Христос воскрес! — поют во храме,
Но грустно мне… Душа молчит.
Мир полон кровью и слезами
И этот гимн пред алтарями
Так оскорбительно звучит.
Когда б Он был меж нас и видел,
Чего достиг наш славный век,
Как брата брат возненавидел,
Как опозорен человек!..
И если б здесь, в блестящем храме,
«Христос воскрес!» — Он услыхал,
Какими б горькими слезами
Перед толпой Он зарыдал.
Долго лежали во тьме товарищи по оружию, слушая себя и ночной лес. Шуршит по крыше и стене падающая листва, и, словно пули, тюкают в черепицу плоды лесных дичков, желуди. После щелчка в крышу в деревьях поднималась возня, ночующие горлинки взлетали с испуга и снова долго шебутились, устраиваясь на ночлег, успокаивая себя голосом, бусинками пересыпающимся в нежном горлышке. Листья легкими тенями мелькали на сереньком стеколке окна, и электродвижок, жужжащий в лесу, в расположении штаба корпуса, делался слышнее — спят птицы, кабаны чавкают за хатой, вздумаешь выйти по нужде, потопай прежде.
— Чьи стихи-то? — подал голос Лахонин. — Мережковского? Так его вроде бы повесили или расстреляли?
— Не успели. Убег за границу.
— А не убег бы, непременно за такие стишки голову.
— Его наши идеологи и атеисты пробуют уничтожить, называя реакционным писателем-символистом, проповедником утонченной поповщины и мистики.
— М-на, это ж легче, чем стишок запомнить. Я вот не помню, когда книгу в руки брал, а ты вот…
— Да тоже помаленьку дичаю. Мережковского я, брат, еще в академии читал, под одеялом. Между прочим, слова эти на музыку положены, великие певцы поют, у наших идеологов руки коротки всем рот заткнуть. Я, Пров Федорович, часто теперь стал вспоминать Бога и божественное, да куцы мои познания в этой области.
— Чего же тогда обо мне говорить? Ох-хо-хо-ооо! Как обезображена, искажена наша жизнь… — Лахонин нащупал папиросы на столе, закурил и вместе с дымом выдохнул: — А гвозди вбивать в руки и ноги Христа посланы были все-таки рабы. И на страшном суде их командиры с полным основанием могут заявить, что непричастны к кровавому делу.
— Да, да! Во всех мемуарах почти все полководцы заявляют, что они прожили честную жизнь. Взять моего тезку, Александра Васильевича. Истаскал за собою по Европе, извел тучи русских мужиков, в Альпах их морозил, в чужих реках топил, в Оренбургских степях пугачевский мужицкий мятеж в крови утопил и — герой на все времена… Русские вдовы и сироты до сих пор рукоплещут, Россия поклоняется светлой памяти полководца и надевает цепи на музыкантов, шлет под пули поэтов.

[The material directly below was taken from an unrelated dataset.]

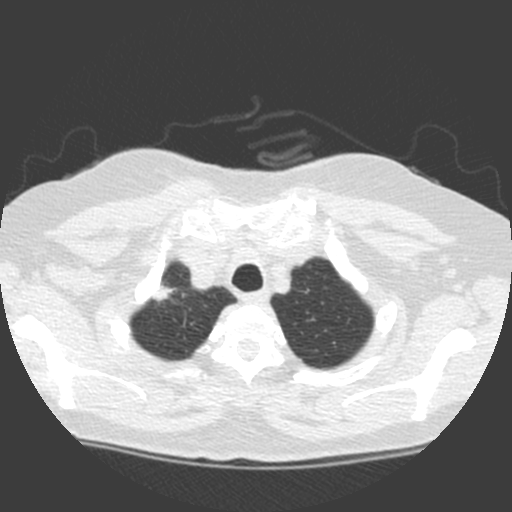
Low-dose screening chest CT, axial slice. Baseline annual screen. Lung window (W 1500 / L -600 HU). 2 mm slice thickness. Standard (soft-tissue) reconstruction kernel (C). Female, age 63 years at enrolment. Current smoker at enrolment.
Expert reader's lesion annotation, bounding box [x1, y1, x2, y2] px = [140, 276, 180, 310]. Screening reader's record for this exam (one nodule recorded; not confirmed to be the boxed lesion): non-calcified nodule or mass ≥4 mm, right upper lobe, 11 × 11 mm, spiculated (stellate) margins, soft tissue attenuation. Official screen result: positive, change unspecified: nodule(s) >= 4 mm or enlarging nodule(s), mass(es), or other non-specific abnormalities suspicious for lung cancer.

Снова слушали ночь и лес. Тишина потревожилась самолетом. Ночное небо зеленым огоньком прочертило где-то не так уж и далеко, вроде как с испугу выстрелило орудие, и, словно в другом мире, безразлично прозвучал взрыв. Горлинок подбросило, и они снова слепо кружились за хатой, снова сами себя успокаивали, и плыла черно, мелькала на окне осенняя листва.
— М-на-а-а, воевать с такими мыслями…
— Оно и пню понятно, без мыслей всюду легче.
— Надо уснуть. Во что бы то ни стало уснуть. Завтра… Нет, уже сегодня, раб-бо-о-о-о-оты-ы-ы!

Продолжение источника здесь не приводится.